Im Mai 2021 fand am Landesarbeitsgericht Hamburg eine mündliche Berufungsverhandlung statt. Zu diesem Zeitpunkt durften sich nach den Coronavorgaben maximal 10 Personen im Sitzungssaal aufhalten. In der mündlichen Verhandlung waren 3 Richter, 4 Rechtsanwälte und 3 Parteien anwesend. Somit war die maximale Anzahl von 10 Personen ausgeschöpft. Es konnte nicht ein einziger Zuschauer an der Verhandlung teilnehmen. Trotz dessen wurde mündlich verhandelt. Von beiden Beklagten wurde dieser Umstand jedoch mit einer Beschwerde zum Bundesarbeitsgericht gerügt.

In der mündlichen Verhandlung ist eine Rüge unterblieben.

 

Entscheidung

 

Das Bundesarbeitsgericht hat der Berufung stattgegeben. In obiger Verhandlung sei der Grundsatz der Öffentlichkeit mündlicher Verhandlungen verletzt worden. Der Grundsatz der Öffentlichkeit gehört zu den Prinzipien demokratischer Rechtspflege und ist in § 169 Abs. 1 Satz 1 GVG niedergelegt. Jedermann muss die Möglichkeit haben, an einer mündlichen Verhandlung teilzunehmen. Eine Beschränkung des Zugangs sei in der Pandemie zulässig, es bestehe aber kein Anspruch der Öffentlichkeit, beliebig viele Plätze vorzuhalten. Eine Verhandlung sei nur dann öffentlich, wenn Zuhörer in einer Anzahl Einlass finden können, in der sie noch als Repräsentanten der Öffentlichkeit angesehen werden können. Daraus folgt, dass ein einziger Platz für Zuhörer schon zu wenig wäre, weil dies zu einem faktischen Ausschluss der Öffentlichkeit führe. Wichtig sei, dass es nicht darauf ankomme, ob jemand zuhören wollte.
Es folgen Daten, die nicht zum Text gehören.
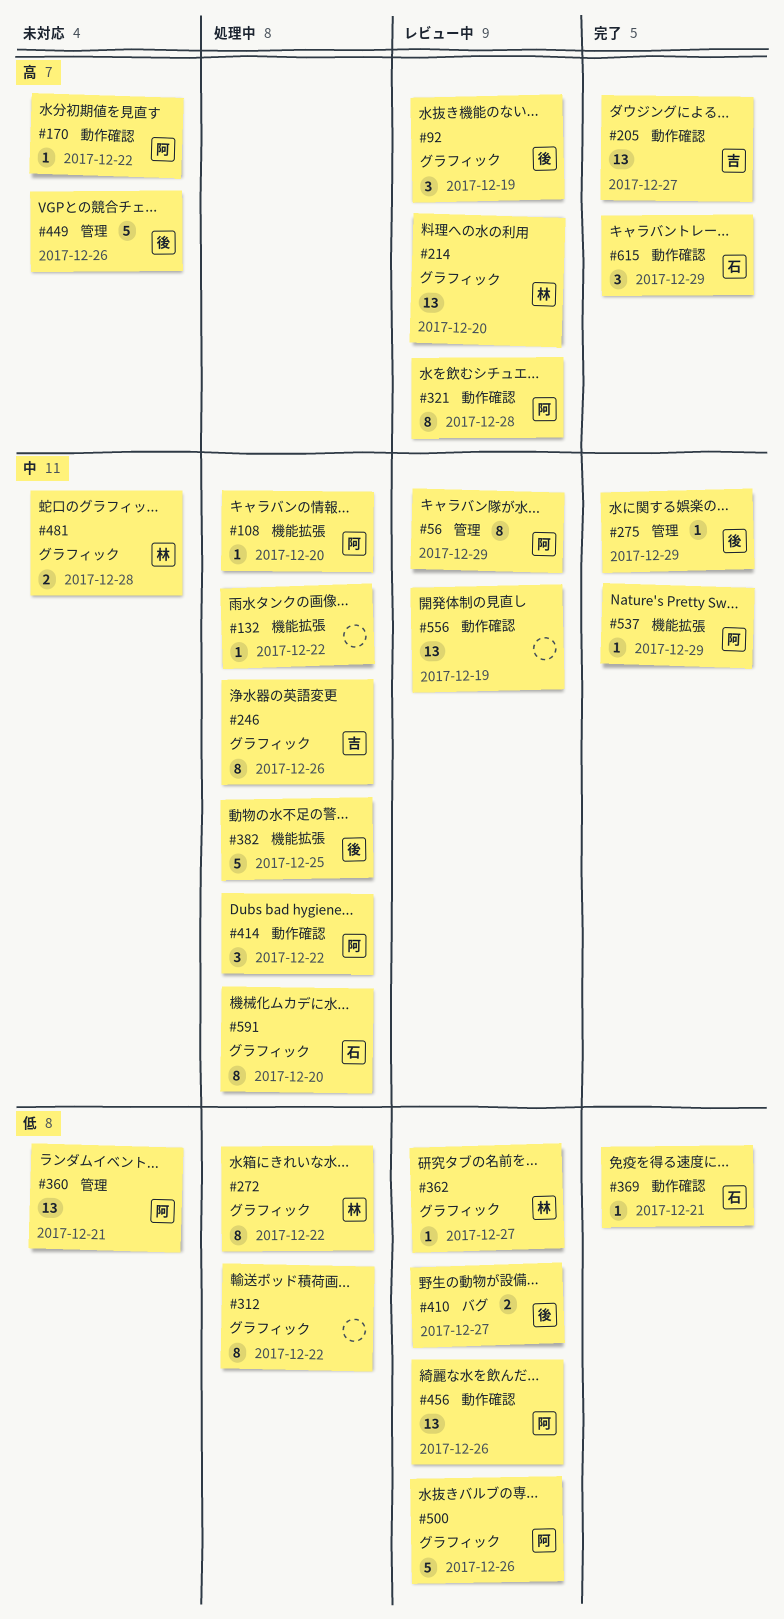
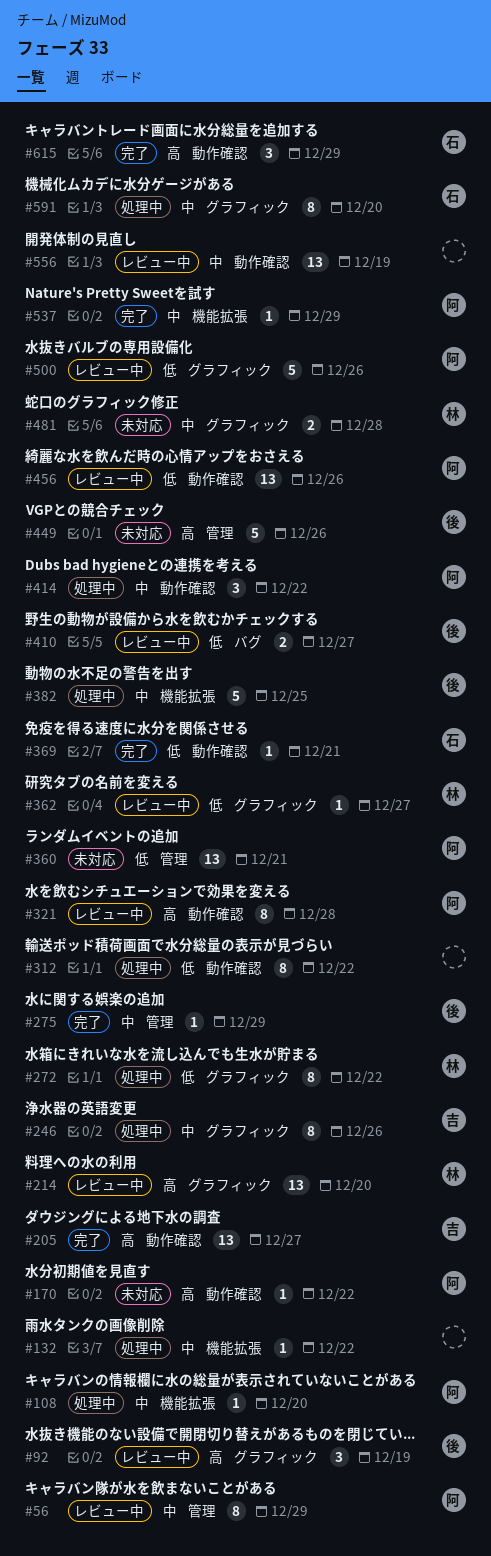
#312, label: グラフィック -> 動作確認

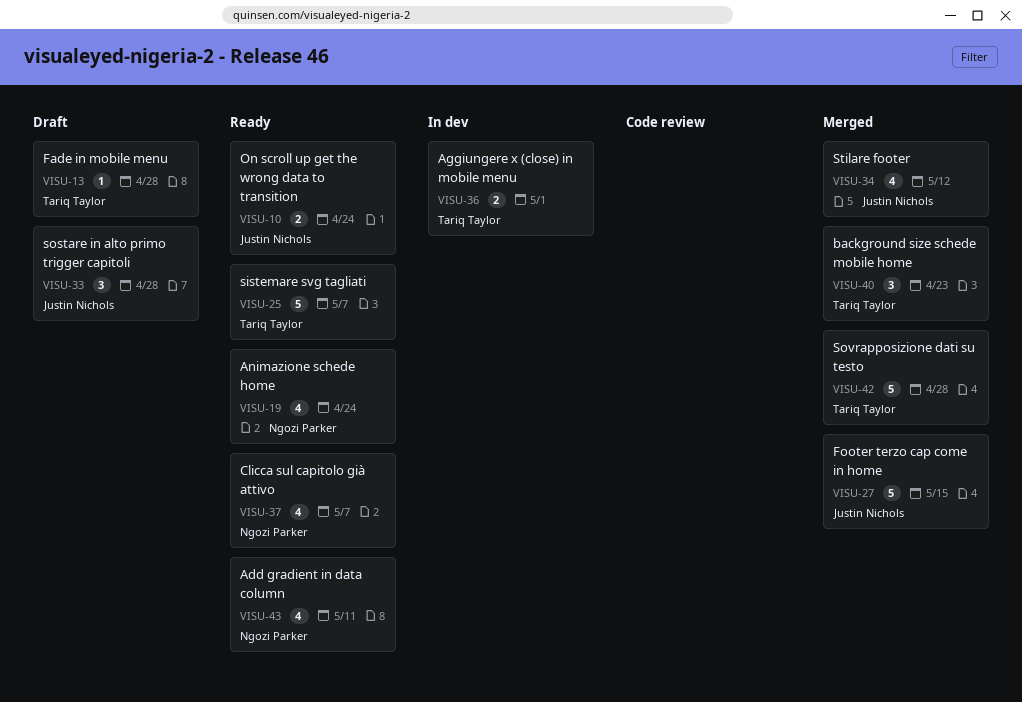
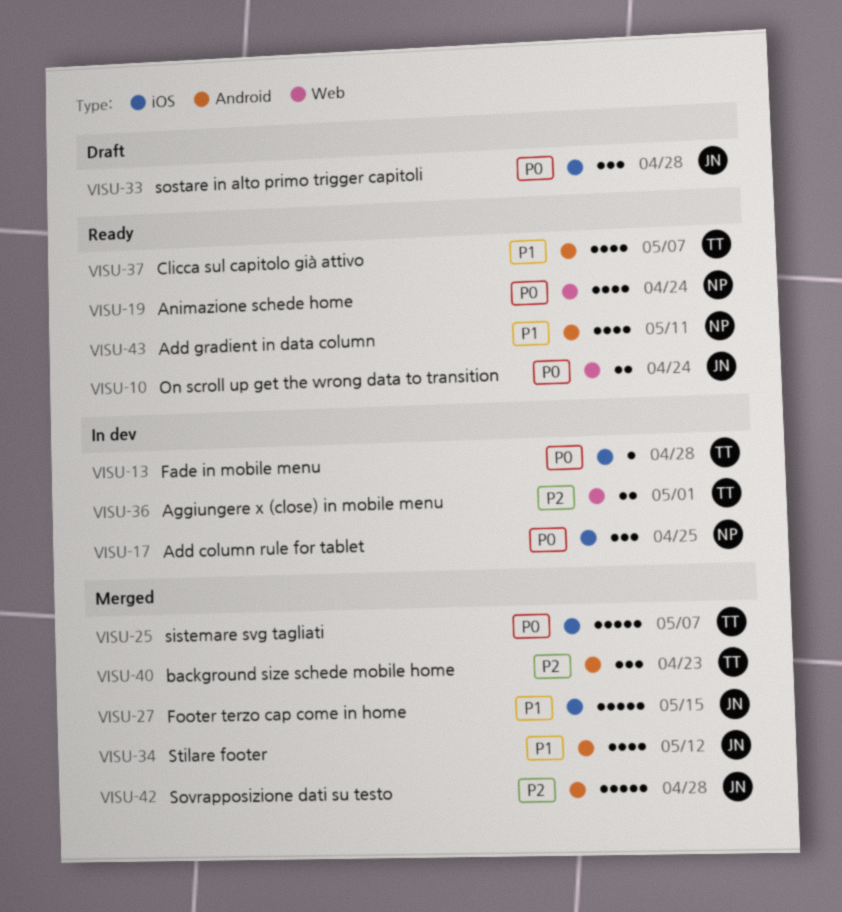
VISU-13, status: Draft -> In dev
VISU-17: none -> present
VISU-25, status: Ready -> Merged
VISU-37, owner: Ngozi Parker -> Tariq Taylor
VISU-42, owner: Tariq Taylor -> Justin Nichols

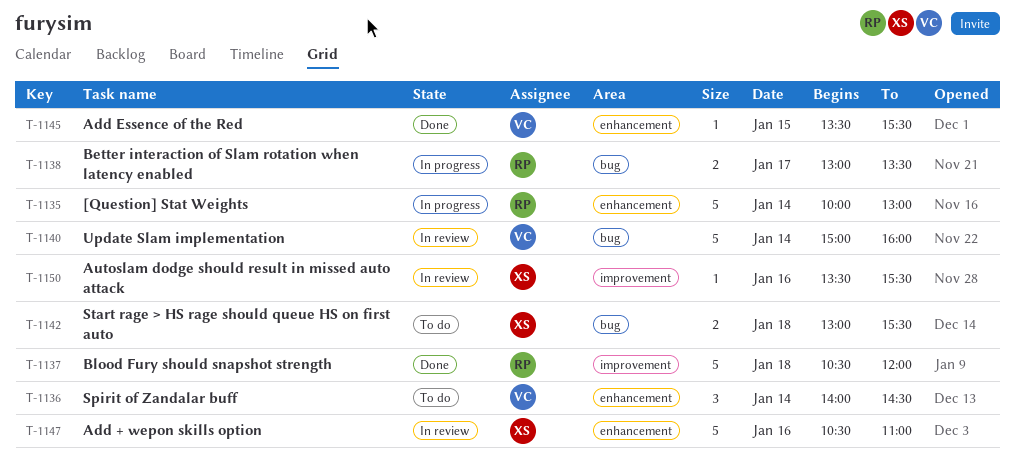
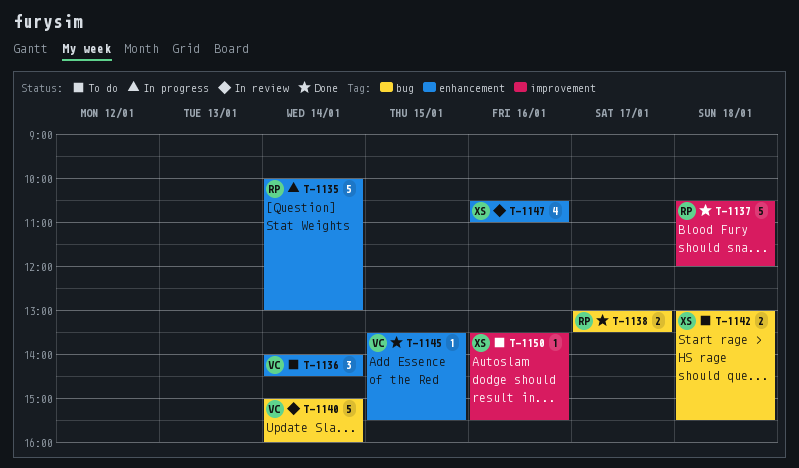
T-1138, status: In progress -> Done
T-1147, estimate: 5 -> 4
T-1150, status: In review -> To do

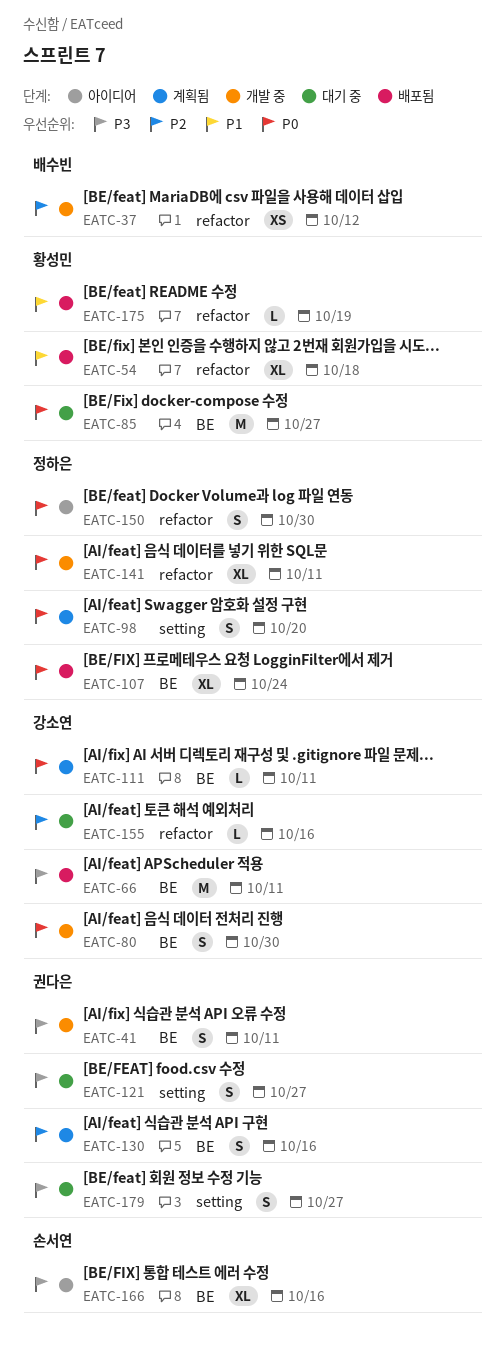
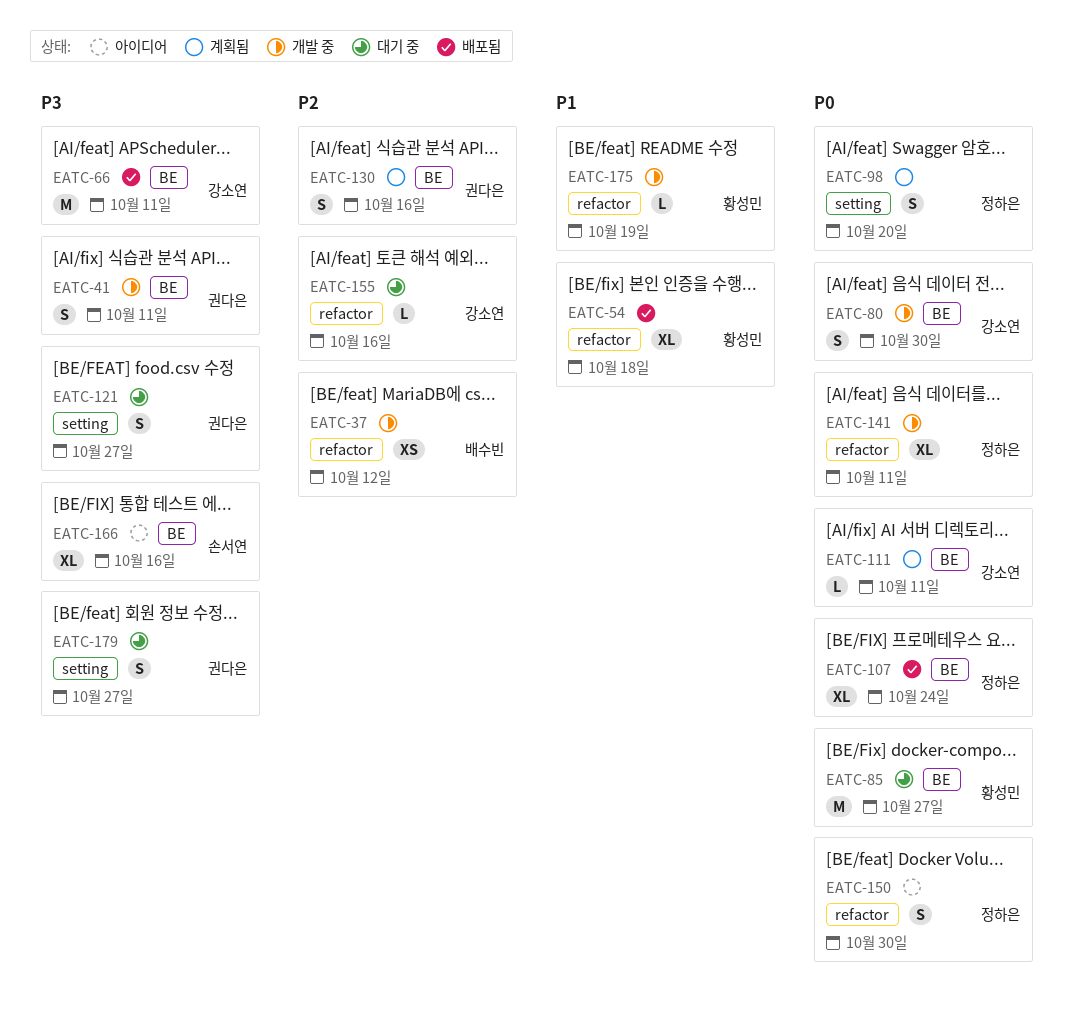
EATC-175, status: 배포됨 -> 개발 중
Entscheidend sei, dass es nicht möglich war. Die Allgemeinheit solle die Möglichkeit haben, die Justiz zu kontrollieren, indem sie die Verhandlung beobachte.

 

Praxishinweis

 

Die Entscheidung ist zu begrüßen und schafft Rechtsklarheit in den weiter bestehenden Pandemiezeiten.

Das Bundesarbeitsgericht hat darauf hingewiesen, dass die mangelnde Rüge in der Berufungsverhandlung im arbeitsgerichtlichen Verfahren keine Auswirkung hat. Dies gelte jedoch nicht für das finanzgerichtliche, das sozialgerichtlichen und das verwaltungsgerichtliche Verfahren. In den dortigen Verfahrensordnungen sei das Prinzip der Öffentlichkeit abgeschwächt.

Außerdem nehme die Öffentlichkeit auch nicht teil, wenn ein schriftliches Verfahren tatsächlich angeordnet ist.